Gibbs sampling allows the statistician, no matter how complex his or her mathematical model – his or her representation of the theory under investigation – to draw simulated observations from that model’s idea of the world and to use those simulations for valid inference.
“Given this noisy, blurred MRI scan of your brain: what is the representation of your actual brain that has highest probability? Which areas are most likely affected by stroke?” – my PhD questions were identical, mutatis mutandis, to Thomas’s 1763 “PROBLEM”, and in theory could be answered by application of his theorem. Prior to Gibbs, however, this was practically impossible: afterwards, it was (almost) trivial. Suddenly, every scientific problem that had a perfect Bayesian solution in theory almost always had nearly perfect Bayesian approximate solutions in practice.
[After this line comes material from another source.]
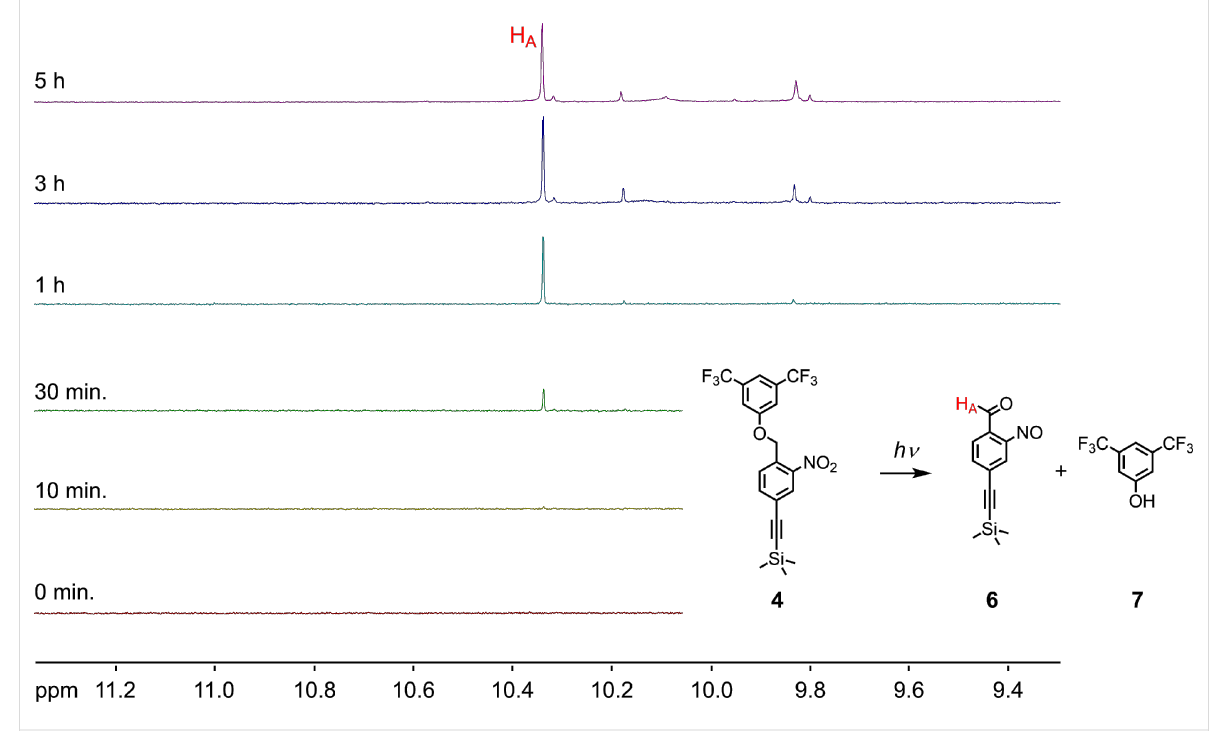
Figure 2: Qualitative photocleavage experiment of the monomer 4 irradiated at 355 nm inside the NMR spectrometer. The background displays the increase of the aldehyde signal of the 2-nitrosoaldehyde 6 with increasing light exposure.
Statistical science was rescued from its obscurity not by Fisher’s dead-end significance tests, but from a mechanical solution that made Bayes’ 1763 theorem relevant and applicable in almost any setting. Without doubt, the portrait for the new 50-pound note should be of Thomas Bayes, a truly Great Briton.
Two highly readable books by philosopher Ian Hacking also shaped my understanding of how, in his words, the “quiet statisticians have changed our world”: The Taming of Chance explains how the concept of statistical “laws” came to rival those of the physical world in terms of their impact on human affairs. And An Introduction to Probability and Inductive Logic is a great exposition of probability and the ideas of both Fisher and Bayes (and others). Probability, the language of uncertainty, is the thing that everyone (including undergraduate statisticians) thinks they “get”, until they think about it carefully and realise they don’t.
If you’d like to read more, Howson and Urbach’s Scientific Reasoning is magisterial. In the same year I wasn’t being taught Bayesian methods by Glasgow University’s statisticians, Peter Urbach’s partner, who headed the Drama department, gave me a copy of this book, and it changed my life. I recommend it to everyone; Howson and Urbach were philosophers of science, not statisticians, and it’s very readable. For completely un-mathematical friends I’ve been recommending Thinking Statistically by Uri Bram.